## Brief 1:
From the blog entries, copy down the passage starting with "Tuesday, August 29, 2006" and going on through "help me out.".
## Brief 2:
List each animated ad image that the blog entries describe.

## Document excerpt:
%%

Tuesday, August 29, 2006

Lower My Bills

Have you seen those LowerMyBills.com web ads? They usually have bizarre animated GIFs run on a continuous loop that don't seem to have anything to do with mortgage refinancing and debt consolidation. Sometimes it's a bunch of cartoon cheerleaders - one for every state in the union. Sometimes it's a series of photos turned into an animated GIF. Today I saw one of a silhouette of a woman in a long dress gingerly walking the peak of a tile roof. Bizarre. But damn them, they always get my attention.

Monday, August 28, 2006

The only candy with the exploded caramel

I can't have coffee or other caffeinated beverages for a while because of my problems with acid reflux. I'm not supposed to have chocolate either, but I hardly got any sleep last night and I'm crashing. So I bought a caramel Twix from the machine at work to help me out.

%%

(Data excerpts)
%%

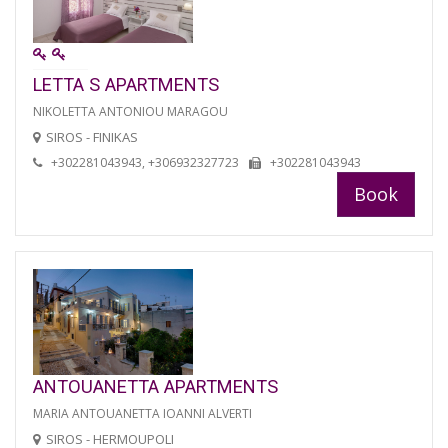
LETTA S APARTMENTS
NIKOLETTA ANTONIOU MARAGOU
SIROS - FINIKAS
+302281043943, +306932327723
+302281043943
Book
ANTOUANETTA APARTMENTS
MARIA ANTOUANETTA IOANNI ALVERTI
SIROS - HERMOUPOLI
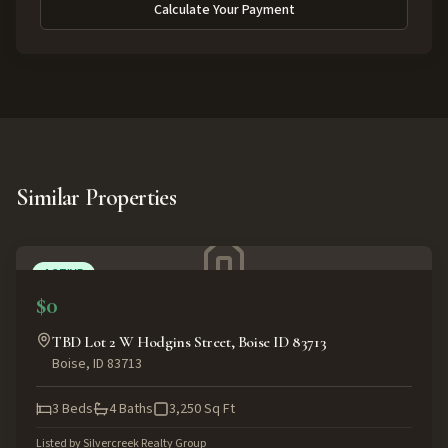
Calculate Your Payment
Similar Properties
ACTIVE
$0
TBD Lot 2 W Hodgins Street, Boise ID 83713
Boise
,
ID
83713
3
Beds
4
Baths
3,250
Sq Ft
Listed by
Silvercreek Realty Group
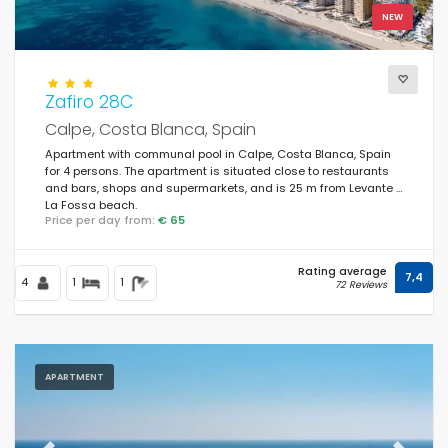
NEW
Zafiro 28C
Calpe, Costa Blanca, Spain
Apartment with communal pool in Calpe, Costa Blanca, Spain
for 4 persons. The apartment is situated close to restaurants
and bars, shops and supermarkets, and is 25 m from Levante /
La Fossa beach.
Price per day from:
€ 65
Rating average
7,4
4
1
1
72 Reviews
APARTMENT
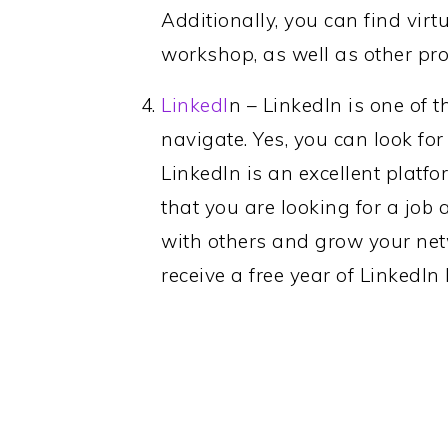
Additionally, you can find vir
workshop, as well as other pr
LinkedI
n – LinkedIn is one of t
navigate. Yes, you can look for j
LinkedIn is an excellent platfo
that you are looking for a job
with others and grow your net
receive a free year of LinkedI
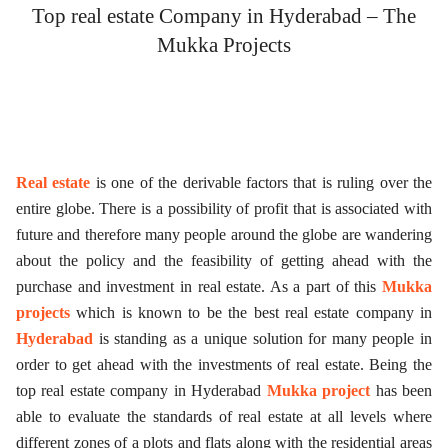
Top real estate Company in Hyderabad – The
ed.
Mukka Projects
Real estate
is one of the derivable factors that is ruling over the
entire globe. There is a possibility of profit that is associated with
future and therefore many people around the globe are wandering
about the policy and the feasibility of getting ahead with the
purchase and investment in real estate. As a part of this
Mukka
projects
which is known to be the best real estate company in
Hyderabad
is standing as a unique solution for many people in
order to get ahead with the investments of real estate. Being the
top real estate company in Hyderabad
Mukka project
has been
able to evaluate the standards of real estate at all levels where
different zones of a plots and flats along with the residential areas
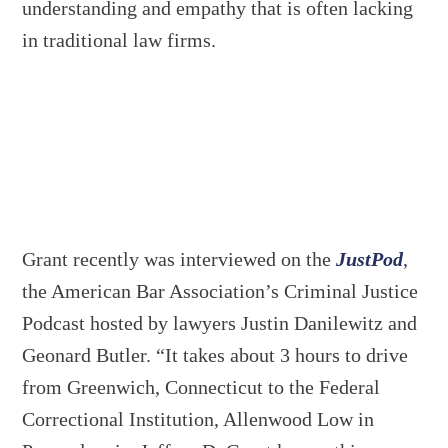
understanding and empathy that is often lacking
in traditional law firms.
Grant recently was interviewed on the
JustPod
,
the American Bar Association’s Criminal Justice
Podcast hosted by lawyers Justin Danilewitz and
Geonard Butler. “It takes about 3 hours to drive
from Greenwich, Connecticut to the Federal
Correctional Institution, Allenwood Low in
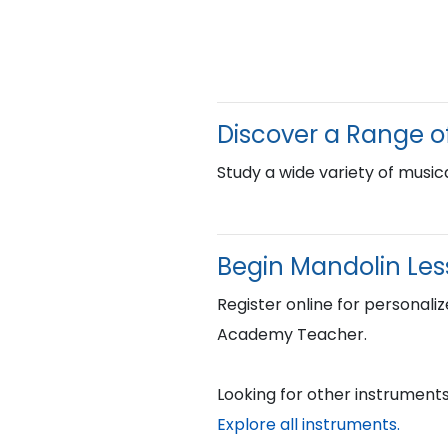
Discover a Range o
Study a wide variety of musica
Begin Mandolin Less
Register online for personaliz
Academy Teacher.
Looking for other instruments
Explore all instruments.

%%

## Problem solution 1:
Tuesday, August 29, 2006

Lower My Bills

Have you seen those LowerMyBills.com web ads? They usually have bizarre animated GIFs run on a continuous loop that don't seem to have anything to do with mortgage refinancing and debt consolidation. Sometimes it's a bunch of cartoon cheerleaders - one for every state in the union. Sometimes it's a series of photos turned into an animated GIF. Today I saw one of a silhouette of a woman in a long dress gingerly walking the peak of a tile roof. Bizarre. But damn them, they always get my attention.

Monday, August 28, 2006

The only candy with the exploded caramel

I can't have coffee or other caffeinated beverages for a while because of my problems with acid reflux. I'm not supposed to have chocolate either, but I hardly got any sleep last night and I'm crashing. So I bought a caramel Twix from the machine at work to help me out.

## Problem solution 2:
- A group of cartoon cheerleaders, one for every state in the union
- A series of photos turned into an animated GIF
- A silhouette of a woman in a long dress gingerly walking the peak of a tile roof